Lotte cringed at the thought and gasped.

"I made my way towards him and gently rested my hand upon his shoulder. He jumped practically ten feet and held the deformed side of his face in his hand. He yelled, demanding to know why I was there and why I didn't run. I told him what his niece had said to which he replied that she wasn't his niece and he had told her never to follow him there. I quickly learned that the man was a genius. He was a composer and a magician. He was at the gypsy circus in an attempt to earn money for his business that he was planning to start. He told me that he had experienced all the gypsies had to offer before he had come there and I should leave him be."

"And I'm assuming you didn't?"

He shook his head. "Of course not! I may have been afraid of him, but I wasn't going to let a man of his genius just be beaten to death."

"What did you do?"

He sighed. "I must admit, my right mind told me to do as he said and let him be, but I just couldn't."

"Yes, but what did you do?"

"Well, it wasn't until he reached for his mask that I even realized that he was the strange pianist from just months before. An idea struck me, and I blurted out a question asking him if he was a pianist."

"And?"

"At first he looked very angry with me, but then he reluctantly answered. I told him about my previous experience with playing trumpet, and -"

"I didn't know you played trumpet!" Lotte interrupted.

"I did. At first he looked at me like I was crazy, but then when he realized it was either put up with me or die, he was willing to make a deal. We started up a band with some of my college peers. We had a few gigs and made just enough money for Mr. Y to buy a little square of land on Coney, and the rest is history."

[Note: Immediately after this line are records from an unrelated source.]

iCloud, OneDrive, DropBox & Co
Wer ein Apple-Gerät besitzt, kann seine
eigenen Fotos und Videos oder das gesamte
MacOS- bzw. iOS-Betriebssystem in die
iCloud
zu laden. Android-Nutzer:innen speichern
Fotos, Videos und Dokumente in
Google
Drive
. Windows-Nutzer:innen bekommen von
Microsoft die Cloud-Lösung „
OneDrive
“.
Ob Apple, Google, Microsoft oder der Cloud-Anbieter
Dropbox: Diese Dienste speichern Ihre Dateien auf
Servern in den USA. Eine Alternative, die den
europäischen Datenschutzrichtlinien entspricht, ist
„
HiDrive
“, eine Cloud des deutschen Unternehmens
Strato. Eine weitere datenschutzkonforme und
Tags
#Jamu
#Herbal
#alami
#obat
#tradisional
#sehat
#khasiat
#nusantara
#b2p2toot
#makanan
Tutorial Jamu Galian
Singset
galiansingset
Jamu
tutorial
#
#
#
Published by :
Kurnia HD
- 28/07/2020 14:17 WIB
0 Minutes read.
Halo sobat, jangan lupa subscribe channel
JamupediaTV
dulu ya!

"Wait," Lotte said slightly confused, "so Mr. Y actually has you to thank for this park? He doesn't seem very grateful. I mean, shouldn't he have repaid you in some way."

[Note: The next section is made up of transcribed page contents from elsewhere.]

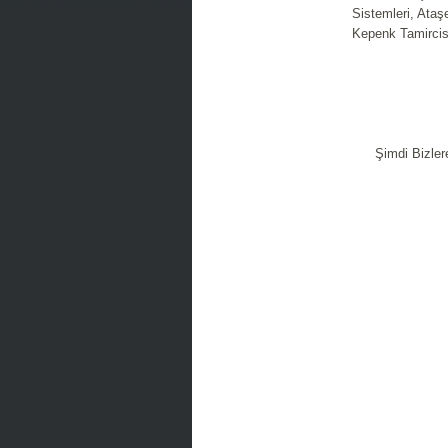
Sistemleri, Ataş
Kepenk Tamircisi
Şimdi Bizler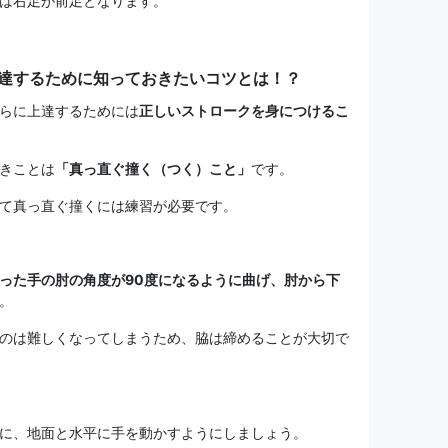
は右足が前足となります。
達するために知っておきたいコツとは！？
らに上達するためには
正しいストロークを身につけるこ
きことは
「真っ直ぐ撞く（つく）こと」
です。
て真っ直ぐ撞くには練習が必要です。
った手の肘の角度が90度になるように曲げ、肘から下
。
のは難しくなってしまうため、脇は締めることが大切で
に、地面と水平に手を動かすようにしましょう。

"He did. He gave me a job here."

"But that's not a very good repayment!" Lotte protested. "All he ever does to you is order you around!"

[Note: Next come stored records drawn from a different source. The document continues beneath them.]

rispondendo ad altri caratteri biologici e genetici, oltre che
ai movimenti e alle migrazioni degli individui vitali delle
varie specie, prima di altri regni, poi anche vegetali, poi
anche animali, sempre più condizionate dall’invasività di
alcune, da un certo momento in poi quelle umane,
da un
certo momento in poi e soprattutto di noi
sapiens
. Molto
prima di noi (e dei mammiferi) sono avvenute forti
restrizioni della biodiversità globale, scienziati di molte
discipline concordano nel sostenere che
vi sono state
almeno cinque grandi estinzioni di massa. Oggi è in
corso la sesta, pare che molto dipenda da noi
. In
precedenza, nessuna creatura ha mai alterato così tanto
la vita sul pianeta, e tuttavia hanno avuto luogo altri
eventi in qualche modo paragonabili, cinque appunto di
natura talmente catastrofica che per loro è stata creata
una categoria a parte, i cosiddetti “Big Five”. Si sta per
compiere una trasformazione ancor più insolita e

"Child, don't you ever speak of Mr. Y that way!" Gangle snapped. "He gave me a purpose when I had none!"

Lotte cringed and nodded. "I'm sorry."

He sighed and calmed himself. "It's alright, Lotte. Yes, I did help him get his start, and in return he gave me a job - a job that gives me a purpose and pays a hell of a lot better than being a doctor ever could. Yes, he does give me orders, but I do them because they are things he can't do himself and trust me, he would if he could."

"But he's so mean when he gives you orders," she whispered.

Gangle waved it off. "Nah, he just likes to be to the point. Mr. Y can be a strange man and understandably so. He's not nearly as bad as he used to be. He used to always be in a fowl mood."

"How come?"

Gangle scratched his chin and shrugged. "You know, I don't know, Lotte. Ever since he composed that piece for Mrs. Christine to sing, he hasn't been the same. It has something to do with her. I know that much, but outside of that, such as how he came to know her, I have no information."

Lotte nodded and then grinned. "How did you come to know Squelch and Fleck then?"

He laughed and stood brushing his trousers free from the dust. "That's another story for another time when we all three can be here." He kissed her hand. "Now, if you'll excuse me, Mr. Y has some business that I need to tend to."

Lotte smiled and watched him leave. When the door shut, she scrunched her eyebrows and found herself deep in thought. She had never thought of the man that chased her and his son around on the pier so many times had once been a beaten, broken man, but he was. She didn't know the details, but she was certain of one thing:

She was going to get to the bottom of Mr. Y's great mystery.